What you can do is change your second function signature to return an empty interface like this:
func(interface{}, proto.Message) interface{}
func reduceMsg(a interface{}, b proto.Message) interface{} {
var a []*PersistentData
// do something here
return a
}
This way the function signature is the same, so it's consider the same type and you are returning an []*PersistentData. Of course you will need to do a type assertion before using it as such because the program will treat it as an {}interface because that is the type that the function returned.
Referencing the spec,
In assignments, each value must be assignable to the type of the operand to which it is assigned, with the following special cases:
Any typed value may be assigned to the blank identifier.
If an untyped constant is assigned to a variable of interface type or the blank identifier, the constant is first converted to its default type.

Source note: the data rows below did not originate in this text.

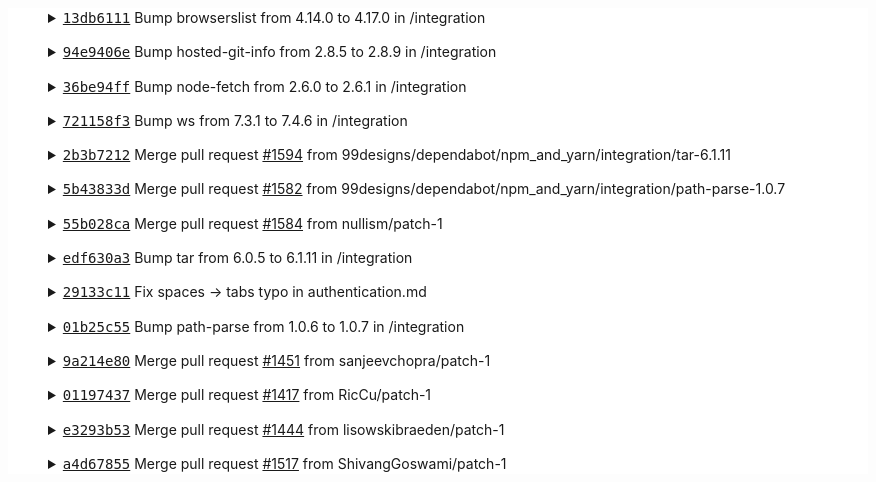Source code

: <dl><dd><details><summary><a href="https://github.com/stealthmodesoft/gqlgen/commit/13db61111eae250a02ead0cd9faa456d98dc007b"><tt>13db6111</tt></a> Bump browserslist from 4.14.0 to 4.17.0 in /integration</summary></details></dd></dl>

<dl><dd><details><summary><a href="https://github.com/stealthmodesoft/gqlgen/commit/94e9406e93a5afee6f193fc936f200287c4f5847"><tt>94e9406e</tt></a> Bump hosted-git-info from 2.8.5 to 2.8.9 in /integration</summary></details></dd></dl>

<dl><dd><details><summary><a href="https://github.com/stealthmodesoft/gqlgen/commit/36be94fff25cfe702f6b93a7fd595972ceb41a4b"><tt>36be94ff</tt></a> Bump node-fetch from 2.6.0 to 2.6.1 in /integration</summary></details></dd></dl>

<dl><dd><details><summary><a href="https://github.com/stealthmodesoft/gqlgen/commit/721158f3cdb00744c33380c05ab020f31b894325"><tt>721158f3</tt></a> Bump ws from 7.3.1 to 7.4.6 in /integration</summary></details></dd></dl>

<dl><dd><details><summary><a href="https://github.com/stealthmodesoft/gqlgen/commit/2b3b721258bb22d0da26790a9383047cf1ef444c"><tt>2b3b7212</tt></a> Merge pull request <a href="https://github.com/stealthmodesoft/gqlgen/pull/94">#1594</a> from 99designs/dependabot/npm_and_yarn/integration/tar-6.1.11</summary></details></dd></dl>

<dl><dd><details><summary><a href="https://github.com/stealthmodesoft/gqlgen/commit/5b43833db94d42332553ba79103f3d054c461e62"><tt>5b43833d</tt></a> Merge pull request <a href="https://github.com/stealthmodesoft/gqlgen/pull/82">#1582</a> from 99designs/dependabot/npm_and_yarn/integration/path-parse-1.0.7</summary></details></dd></dl>

<dl><dd><details><summary><a href="https://github.com/stealthmodesoft/gqlgen/commit/55b028cadc5e16421f0cb06ec9ffa94febee72a4"><tt>55b028ca</tt></a> Merge pull request <a href="https://github.com/stealthmodesoft/gqlgen/pull/84">#1584</a> from nullism/patch-1</summary></details></dd></dl>

<dl><dd><details><summary><a href="https://github.com/stealthmodesoft/gqlgen/commit/edf630a3da614949b9f0246299b08a61d25f6635"><tt>edf630a3</tt></a> Bump tar from 6.0.5 to 6.1.11 in /integration</summary></details></dd></dl>

<dl><dd><details><summary><a href="https://github.com/stealthmodesoft/gqlgen/commit/29133c1152b4d89ab897bf75e0114fffad32351e"><tt>29133c11</tt></a> Fix spaces -> tabs typo in authentication.md</summary></details></dd></dl>

<dl><dd><details><summary><a href="https://github.com/stealthmodesoft/gqlgen/commit/01b25c5534453574296c52065c04d1923b3607c7"><tt>01b25c55</tt></a> Bump path-parse from 1.0.6 to 1.0.7 in /integration</summary></details></dd></dl>

<dl><dd><details><summary><a href="https://github.com/stealthmodesoft/gqlgen/commit/9a214e80158b78443cfb53bb10059df9c36d352e"><tt>9a214e80</tt></a> Merge pull request <a href="https://github.com/stealthmodesoft/gqlgen/pull/51">#1451</a> from sanjeevchopra/patch-1</summary></details></dd></dl>

<dl><dd><details><summary><a href="https://github.com/stealthmodesoft/gqlgen/commit/011974377ac4437c060d963c97f9c04f1fd1bfae"><tt>01197437</tt></a> Merge pull request <a href="https://github.com/stealthmodesoft/gqlgen/pull/17">#1417</a> from RicCu/patch-1</summary></details></dd></dl>

<dl><dd><details><summary><a href="https://github.com/stealthmodesoft/gqlgen/commit/e3293b53d07145d4932a7b05fea534763cc8af12"><tt>e3293b53</tt></a> Merge pull request <a href="https://github.com/stealthmodesoft/gqlgen/pull/44">#1444</a> from lisowskibraeden/patch-1</summary></details></dd></dl>

<dl><dd><details><summary><a href="https://github.com/stealthmodesoft/gqlgen/commit/a4d6785526f2423e5cd7d2a35bf2f6e68ab66bf7"><tt>a4d67855</tt></a> Merge pull request <a href="https://github.com/stealthmodesoft/gqlgen/pull/17">#1517</a> from ShivangGoswami/patch-1</summary></details></dd></dl>
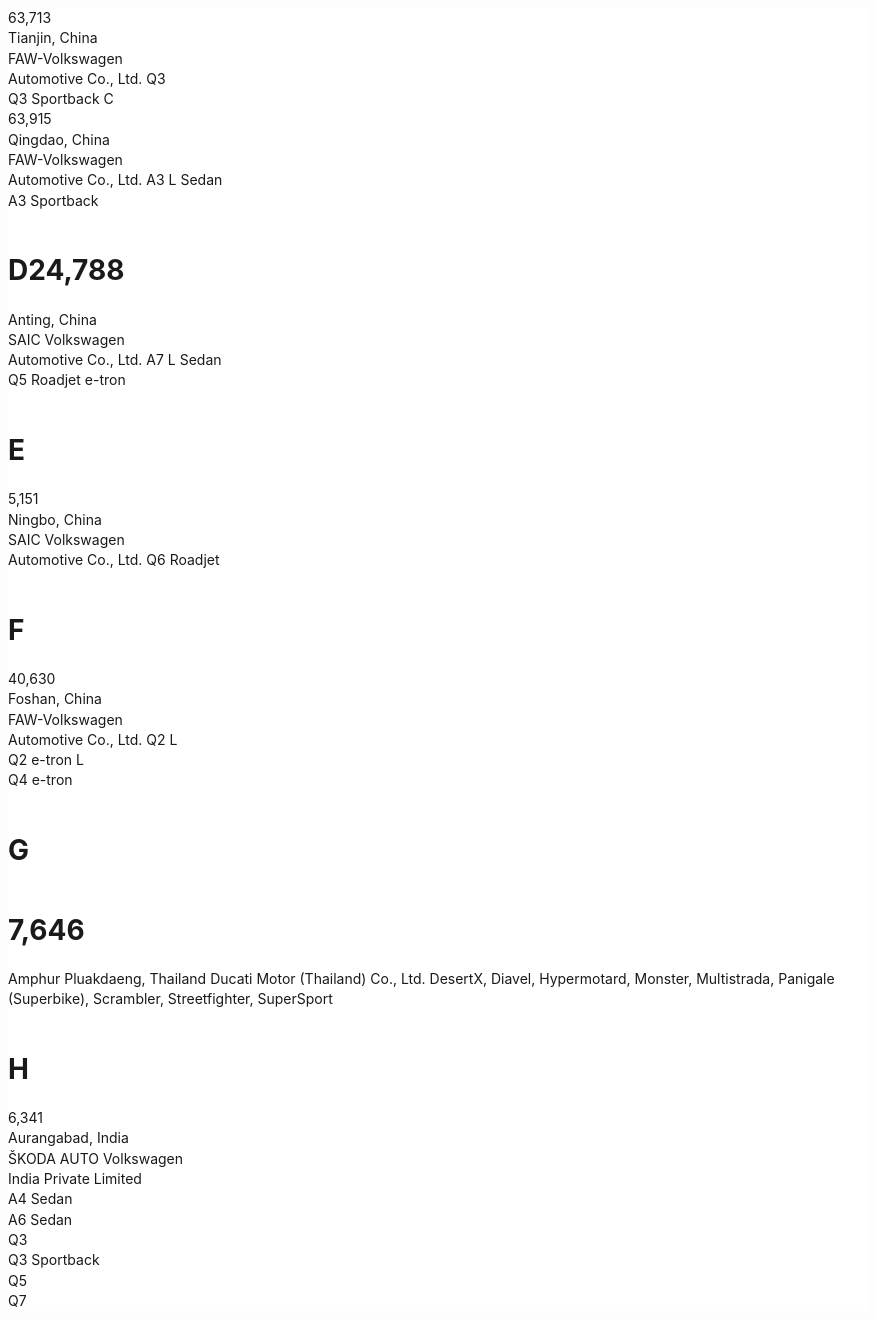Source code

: 63,713   
Tianjin, China   
FAW-Volkswagen   
Automotive Co., Ltd. Q3   
Q3 Sportback C  
63,915   
Qingdao, China   
FAW-Volkswagen   
Automotive Co., Ltd. A3 L Sedan   
A3 Sportback  

# D24,788  

Anting, China   
SAIC Volkswagen   
Automotive Co., Ltd. A7 L Sedan   
Q5 Roadjet e-tron  

# E  

5,151   
Ningbo, China   
SAIC Volkswagen   
Automotive Co., Ltd. Q6 Roadjet  

# F  

40,630   
Foshan, China   
FAW-Volkswagen   
Automotive Co., Ltd. Q2 L   
Q2 e-tron L   
Q4 e-tron  

# G  

# 7,646  

Amphur Pluakdaeng, Thailand Ducati Motor (Thailand) Co., Ltd. DesertX, Diavel, Hypermotard, Monster, Multistrada, Panigale (Superbike), Scrambler, Streetfighter, SuperSport  

# H  

6,341   
Aurangabad, India   
ŠKODA AUTO Volkswagen   
India Private Limited   
A4 Sedan   
A6 Sedan   
Q3   
Q3 Sportback   
Q5  
Q7  
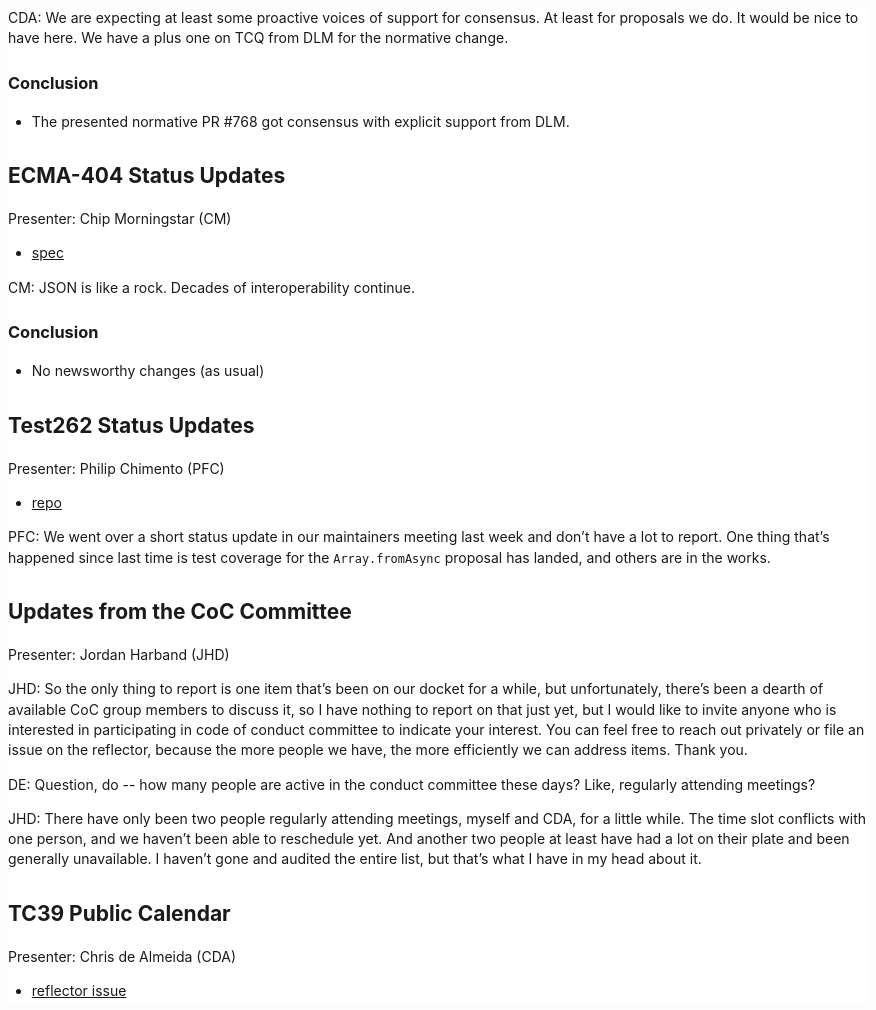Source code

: CDA: We are expecting at least some proactive voices of support for consensus. At least for proposals we do. It would be nice to have here. We have a plus one on TCQ from DLM for the normative change.

### Conclusion

- The presented normative PR #768 got consensus with explicit support from DLM.

## ECMA-404 Status Updates

Presenter: Chip Morningstar (CM)

- [spec](https://www.ecma-international.org/publications/standards/Ecma-404.htm)

CM: JSON is like a rock. Decades of interoperability continue.

### Conclusion

- No newsworthy changes (as usual)

## Test262 Status Updates

Presenter: Philip Chimento (PFC)

- [repo](https://github.com/tc39/test262)

PFC: We went over a short status update in our maintainers meeting last week and don’t have a lot to report. One thing that’s happened since last time is test coverage for the `Array.fromAsync` proposal has landed, and others are in the works.

## Updates from the CoC Committee

Presenter: Jordan Harband (JHD)

JHD: So the only thing to report is one item that’s been on our docket for a while, but unfortunately, there’s been a dearth of available CoC group members to discuss it, so I have nothing to report on that just yet, but I would like to invite anyone who is interested in participating in code of conduct committee to indicate your interest. You can feel free to reach out privately or file an issue on the reflector, because the more people we have, the more efficiently we can address items. Thank you.

DE: Question, do -- how many people are active in the conduct committee these days? Like, regularly attending meetings?

JHD: There have only been two people regularly attending meetings, myself and CDA, for a little while. The time slot conflicts with one person, and we haven’t been able to reschedule yet. And another two people at least have had a lot on their plate and been generally unavailable. I haven’t gone and audited the entire list, but that’s what I have in my head about it.

## TC39 Public Calendar

Presenter: Chris de Almeida (CDA)

- [reflector issue](https://github.com/tc39/Reflector/issues/290)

If an untyped boolean value is assigned to a variable of interface type or the blank identifier, it is first converted to type bool.
Assignability
A value x is assignable to a variable of type T ("x is assignable to T") in any of these cases:
x's type is identical to T.
x's type V and T have identical underlying types and at least one of V or T is not a named type.
T is an interface type and x implements T.
x is a bidirectional channel value, T is a channel type, x's type V and T have identical element types, and at least one of V or T is not a named type.
x is the predeclared identifier nil and T is a pointer, function, slice, map, channel, or interface type.
x is an untyped constant representable by a value of type T.
In general, Go doesn't allow you to implicitly convert values from one type to another, with the exception of being able to use concrete-typed objects as though they were interfaces (that they implement).
In this particular case, since your function doesn't actually return an interface{}, the compiler would have to do some extra work to wrap up the return value as an interface{} and return it; if you really want to accomplish what you're trying you can do this explicitly yourself:
type Foo struct {
X int
}
func create(x int) Foo {
return Foo{X: x}
}
func main() {
var f func(int) interface{} = func(x int) interface{} {
return create(x)
}
}
which is basically doing (explicitly) the wrapping operation that you want the runtime to do implicitly.